While torticollis can be difficult to overcome (you know the feeling if you have ever woken up with a stiff neck), it is also something that is easily treated with proper care and resolved over time.
Your doctor will be the one to diagnose the problem, if it is flat head syndrome, and to what degree the flatness may affect your baby.
They will check for the baby’s head and neck movement and will monitor this over several visits.
Treatments For Positional Plagiocephaly
Most cases of plagiocephaly heal themselves over time.

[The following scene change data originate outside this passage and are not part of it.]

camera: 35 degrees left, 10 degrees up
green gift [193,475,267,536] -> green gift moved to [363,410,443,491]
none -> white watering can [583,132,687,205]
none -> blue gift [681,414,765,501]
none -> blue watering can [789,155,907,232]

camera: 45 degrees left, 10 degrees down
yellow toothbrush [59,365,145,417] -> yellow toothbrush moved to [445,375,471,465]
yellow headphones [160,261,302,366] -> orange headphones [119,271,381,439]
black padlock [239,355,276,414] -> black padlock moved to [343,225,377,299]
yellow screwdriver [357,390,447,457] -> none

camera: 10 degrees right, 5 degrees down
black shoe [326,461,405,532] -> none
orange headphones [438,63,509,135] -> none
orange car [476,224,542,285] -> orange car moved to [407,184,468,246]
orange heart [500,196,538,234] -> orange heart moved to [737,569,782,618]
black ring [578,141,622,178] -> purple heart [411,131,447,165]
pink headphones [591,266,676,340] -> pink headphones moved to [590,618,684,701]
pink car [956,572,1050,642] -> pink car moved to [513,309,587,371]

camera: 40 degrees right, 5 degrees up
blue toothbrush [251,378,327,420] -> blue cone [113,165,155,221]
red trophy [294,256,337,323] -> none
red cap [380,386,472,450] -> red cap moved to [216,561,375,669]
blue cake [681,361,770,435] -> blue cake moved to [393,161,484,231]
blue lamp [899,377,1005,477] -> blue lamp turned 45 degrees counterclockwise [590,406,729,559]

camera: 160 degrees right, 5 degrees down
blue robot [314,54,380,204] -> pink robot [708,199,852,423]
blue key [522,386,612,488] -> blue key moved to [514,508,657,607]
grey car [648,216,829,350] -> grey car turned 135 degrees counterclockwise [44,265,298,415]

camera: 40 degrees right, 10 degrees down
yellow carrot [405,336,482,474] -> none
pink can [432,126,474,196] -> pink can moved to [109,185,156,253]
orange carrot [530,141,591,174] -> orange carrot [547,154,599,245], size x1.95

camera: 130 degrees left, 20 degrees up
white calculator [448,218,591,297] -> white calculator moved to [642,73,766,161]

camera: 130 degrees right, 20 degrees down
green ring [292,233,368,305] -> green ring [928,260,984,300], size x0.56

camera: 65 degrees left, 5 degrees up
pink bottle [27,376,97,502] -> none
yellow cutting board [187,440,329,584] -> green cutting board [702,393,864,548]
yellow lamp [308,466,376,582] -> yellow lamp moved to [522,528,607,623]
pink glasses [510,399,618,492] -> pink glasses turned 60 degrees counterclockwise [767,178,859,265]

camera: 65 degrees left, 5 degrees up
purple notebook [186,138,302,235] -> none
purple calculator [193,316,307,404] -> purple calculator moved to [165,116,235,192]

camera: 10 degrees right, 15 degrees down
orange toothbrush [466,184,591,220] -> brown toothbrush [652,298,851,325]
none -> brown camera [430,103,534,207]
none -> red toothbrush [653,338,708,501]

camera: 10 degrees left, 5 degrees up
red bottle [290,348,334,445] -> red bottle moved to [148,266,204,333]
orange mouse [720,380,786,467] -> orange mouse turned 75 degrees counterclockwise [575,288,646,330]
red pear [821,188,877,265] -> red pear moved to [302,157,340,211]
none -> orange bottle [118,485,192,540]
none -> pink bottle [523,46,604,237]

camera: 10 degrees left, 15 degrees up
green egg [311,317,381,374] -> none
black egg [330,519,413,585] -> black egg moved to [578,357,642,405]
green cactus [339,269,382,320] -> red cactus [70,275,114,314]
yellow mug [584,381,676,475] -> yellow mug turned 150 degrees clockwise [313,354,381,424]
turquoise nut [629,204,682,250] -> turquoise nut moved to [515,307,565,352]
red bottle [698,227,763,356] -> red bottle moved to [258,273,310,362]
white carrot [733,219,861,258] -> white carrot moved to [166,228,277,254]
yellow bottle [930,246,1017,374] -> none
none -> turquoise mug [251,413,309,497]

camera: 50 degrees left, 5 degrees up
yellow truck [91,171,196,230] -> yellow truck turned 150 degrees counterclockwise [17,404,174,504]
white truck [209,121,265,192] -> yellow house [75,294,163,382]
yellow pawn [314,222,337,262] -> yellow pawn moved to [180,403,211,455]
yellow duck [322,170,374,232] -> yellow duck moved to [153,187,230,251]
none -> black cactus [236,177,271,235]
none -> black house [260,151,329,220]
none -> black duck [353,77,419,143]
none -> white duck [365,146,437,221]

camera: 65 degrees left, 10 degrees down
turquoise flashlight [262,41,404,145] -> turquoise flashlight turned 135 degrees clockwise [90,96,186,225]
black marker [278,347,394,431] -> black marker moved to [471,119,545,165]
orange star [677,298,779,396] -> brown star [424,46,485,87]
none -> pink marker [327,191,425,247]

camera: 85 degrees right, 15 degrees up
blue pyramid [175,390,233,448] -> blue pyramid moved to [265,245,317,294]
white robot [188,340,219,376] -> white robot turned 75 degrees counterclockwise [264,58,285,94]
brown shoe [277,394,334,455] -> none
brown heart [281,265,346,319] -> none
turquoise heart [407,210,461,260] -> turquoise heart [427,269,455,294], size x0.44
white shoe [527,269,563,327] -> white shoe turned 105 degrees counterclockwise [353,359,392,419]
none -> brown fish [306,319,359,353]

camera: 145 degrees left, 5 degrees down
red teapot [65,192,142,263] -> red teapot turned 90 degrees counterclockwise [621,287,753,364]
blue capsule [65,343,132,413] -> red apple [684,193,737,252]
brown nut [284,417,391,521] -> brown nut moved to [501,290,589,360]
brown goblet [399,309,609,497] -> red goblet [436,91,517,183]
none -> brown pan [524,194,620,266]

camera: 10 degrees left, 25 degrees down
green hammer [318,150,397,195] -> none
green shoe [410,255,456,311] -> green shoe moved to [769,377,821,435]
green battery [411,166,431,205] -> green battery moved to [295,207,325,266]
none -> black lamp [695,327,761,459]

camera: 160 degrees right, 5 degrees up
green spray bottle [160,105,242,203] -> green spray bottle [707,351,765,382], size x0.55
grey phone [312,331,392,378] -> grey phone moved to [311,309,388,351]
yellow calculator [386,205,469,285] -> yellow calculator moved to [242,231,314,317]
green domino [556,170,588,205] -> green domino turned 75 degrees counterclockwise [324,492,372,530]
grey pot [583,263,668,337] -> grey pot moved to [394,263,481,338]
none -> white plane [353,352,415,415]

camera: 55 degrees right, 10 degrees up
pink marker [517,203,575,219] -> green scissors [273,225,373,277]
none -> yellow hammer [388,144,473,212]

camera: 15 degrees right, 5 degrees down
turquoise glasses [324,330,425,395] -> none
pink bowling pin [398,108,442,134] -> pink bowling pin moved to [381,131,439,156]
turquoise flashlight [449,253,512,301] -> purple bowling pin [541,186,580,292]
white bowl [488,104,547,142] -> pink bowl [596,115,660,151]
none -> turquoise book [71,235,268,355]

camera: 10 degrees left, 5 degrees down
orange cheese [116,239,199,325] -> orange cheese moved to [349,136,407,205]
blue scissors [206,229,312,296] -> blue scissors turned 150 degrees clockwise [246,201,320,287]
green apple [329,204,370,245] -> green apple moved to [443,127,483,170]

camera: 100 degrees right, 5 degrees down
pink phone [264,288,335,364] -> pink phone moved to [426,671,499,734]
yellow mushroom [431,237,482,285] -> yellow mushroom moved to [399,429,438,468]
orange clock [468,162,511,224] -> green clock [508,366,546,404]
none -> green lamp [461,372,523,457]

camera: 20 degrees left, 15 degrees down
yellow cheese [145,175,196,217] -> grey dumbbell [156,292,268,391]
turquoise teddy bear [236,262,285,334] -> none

Especially when they are caught when the baby is still young and the skull is still soft.
There are things that you can do to help the reshaping process, or at least keep it from getting worse.
1. Change Your Baby’s Position During Sleep
A big part of the reason that babies develop flat head syndrome is due to the fact that they are always on their backs, especially when they sleep.
It is important to keep your baby in this position as it reduces the risk of suffocation from lying on the stomach and SIDS.
You can reposition your baby’s head while she sleeps to keep flattened areas from getting flatter.
Turn your baby’s head from side to side, allowing the flat part to be off the mattress so that it can round itself out again.
2. Incorporate Lots Of Tummy Time Into Your Day
I am very thankful that my baby did not develop flat spots on her head (despite being born with a “cone head” which lasted for the first few days).
I believe this is because she did a lot of tummy time.
Supervised tummy time is the best way for your baby’s head shape and neck strength to develop properly. This will be key for later development, which will involve crawling and sitting up on her own.
3. Severe Cases May Require A Helmet
Severe cases of plagiocephaly require extra treatment in order to round out the baby’s head.
If your baby’s flat head syndrome does not improve after 2-3 months of repositioning at home, your doctor may prescribe a helmet for your baby to wear.
They typically work best between the ages of 4-12 months when the bones are still moldable, and your child is still growing at a fast rate.
By applying gentle but constant pressure on the baby’s skull, the helmet helps to redirect the bones and promote rounding.
4. A Cheaper Alternative: Baby Head Shaping Pillow
For cases that may not be severe but need a little extra help, you can look into getting your baby a pillow specially designed for rounding out the shape of her head.
This is much less expensive than a baby helmet – which can run into thousands of dollars if not covered by insurance – and much more comfortable for your baby.
While most cases of positional plagiocephaly occur as the result of pressure on the baby’s head while sleeping, the American Academy of Pediatrics does not recommend using a positioning pillow in the baby’s crib without supervision!